Foi minha introdução aos quadrinhos argentinos. Passei a explorar trabalhos de Breccia, Oesterheld e outros e acabei reunindo quase toda a bibliografia encadernada de Muñoz e Sampayo. Grandes apreciadores de música, fizeram biografias de Billie Holiday e Carlos Gardel, criaram muita coisa e seguiram com Alack Sinner por várias histórias. Detalhe: o personagem envelhece com o passar dos anos, algo raro nos quadrinhos.
5.
Sempre que voltava ao CCSP procurava pela edição número 1 da RAW, onde descobri tanta coisa e, especialmente, essa história clássica de Muñoz e Sampayo. Uma das minhas preferidas.
Uma vez, (talvez uns dois anos depois de ter lido a história pela primeira vez) procurei a RAW na estante da Gibiteca Henfil. Não achei. Falei com um funcionário e ele disse que devia estar com alguém, mas não havia registro de terem pegado naquele dia. Voltei de novo outro dia e nada da revista.
Nesse dia, sentei em uma das poltronas para ler alguma outra HQ que escolhi e por acaso olhei na lateral da poltrona de madeira quando fui deixar a mochila no chão.
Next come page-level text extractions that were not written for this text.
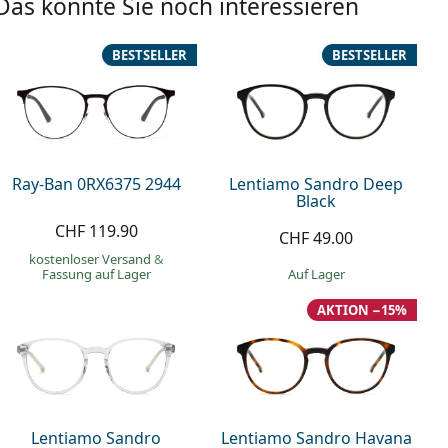
Das könnte Sie noch interessieren
BESTSELLER
BESTSELLER
Ray-Ban 0RX6375 2944
Lentiamo Sandro Deep
Black
CHF 119.90
CHF 49.00
kostenloser Versand
&
Fassung auf Lager
auf Lager
AKTION −15%
Lentiamo Sandro
Lentiamo Sandro Havana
Havia um monte de adesivos redondos coloridos colados na perna da poltrona. Alguns números de catálogo bibliográfico. Saquei na hora que eram os adesivos que eu via colados nos livros e revistas, usados para inserir o dispositivo eletrônico que faria o alarme soar, caso alguém tentasse sair com alguma publicação. Entendi o que havia acontecido com a RAW. Ou, pelo menos, foi o que imaginei.
Nunca mais vi a revista, mas faz anos que não vou lá; há um bom tempo que só passo no CCSP para ver shows ou filmes. Mudei de endereço algumas vezes e não moro mais tão perto. Mas ainda quero voltar à Gibiteca Henfil e ver se realmente a RAW desapareceu de vez.
Procurei durante muito tempo a edição encadernada El Bar de Joe, de Muñoz e Sampayo, onde Wilcox&Conrad, a história que eu mais gostava, foi compilada nos anos 1980. Impossível de achar. Sempre esgotada ou a preços caros em sebos nos EUA ou Europa. Até esqueci por um tempo.
Até que em maio passado, nas estantes da boa livraria Tipos Infames de Madrid, encontrei uma nova edição encadernada, reeditada pela Salamandra Graphic. Era o último grande livro encadernado de Muñoz e Sampayo que faltava.
Assim que cheguei em casa, olhei a capa dura, folheei e vi a arte fantástica de Muñoz, com suas grandes manchas de nanquim. Fui e voltei pelas páginas. Pensei se a história era mesmo tão boa quanto eu lembrava.
Finalmente, abri na página onde começava Wilcox&Conrad.